* **AIM OF THE EXERCISE**
Reproduce the records word for word, from the very first line through the line containing "reparatieafspraak in te", and include both of those lines.

Saved data entries:
○ ○ ○ ○
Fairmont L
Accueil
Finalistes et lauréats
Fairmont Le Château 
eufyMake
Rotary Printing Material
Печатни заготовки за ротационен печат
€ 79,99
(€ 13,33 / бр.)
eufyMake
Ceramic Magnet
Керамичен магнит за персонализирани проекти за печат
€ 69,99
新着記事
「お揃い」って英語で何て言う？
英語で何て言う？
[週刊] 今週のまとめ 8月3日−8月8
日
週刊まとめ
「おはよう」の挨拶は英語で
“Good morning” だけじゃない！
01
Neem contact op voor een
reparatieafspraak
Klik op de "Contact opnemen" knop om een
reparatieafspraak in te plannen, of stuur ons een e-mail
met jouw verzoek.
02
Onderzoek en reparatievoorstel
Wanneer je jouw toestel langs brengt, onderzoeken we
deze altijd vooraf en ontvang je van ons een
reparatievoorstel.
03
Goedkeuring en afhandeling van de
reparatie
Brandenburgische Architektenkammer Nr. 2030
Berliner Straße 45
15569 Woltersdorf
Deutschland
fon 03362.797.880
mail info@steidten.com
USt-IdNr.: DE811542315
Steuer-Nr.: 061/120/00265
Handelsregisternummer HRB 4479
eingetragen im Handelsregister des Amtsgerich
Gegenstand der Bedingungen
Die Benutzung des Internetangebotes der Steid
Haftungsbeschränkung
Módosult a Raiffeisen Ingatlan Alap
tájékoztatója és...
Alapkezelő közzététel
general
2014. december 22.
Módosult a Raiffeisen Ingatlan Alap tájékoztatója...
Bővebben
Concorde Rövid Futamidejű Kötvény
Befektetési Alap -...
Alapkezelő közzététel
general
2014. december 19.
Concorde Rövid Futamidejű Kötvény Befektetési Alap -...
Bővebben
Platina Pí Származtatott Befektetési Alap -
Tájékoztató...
○ ○ ○ ○
* **RESPONSE BOX**
Fairmont L
Accueil
Finalistes et lauréats
Fairmont Le Château 
eufyMake
Rotary Printing Material
Печатни заготовки за ротационен печат
€ 79,99
(€ 13,33 / бр.)
eufyMake
Ceramic Magnet
Керамичен магнит за персонализирани проекти за печат
€ 69,99
新着記事
「お揃い」って英語で何て言う？
英語で何て言う？
[週刊] 今週のまとめ 8月3日−8月8
日
週刊まとめ
「おはよう」の挨拶は英語で
“Good morning” だけじゃない！
01
Neem contact op voor een
reparatieafspraak
Klik op de "Contact opnemen" knop om een
reparatieafspraak in te plannen, of stuur ons een e-mail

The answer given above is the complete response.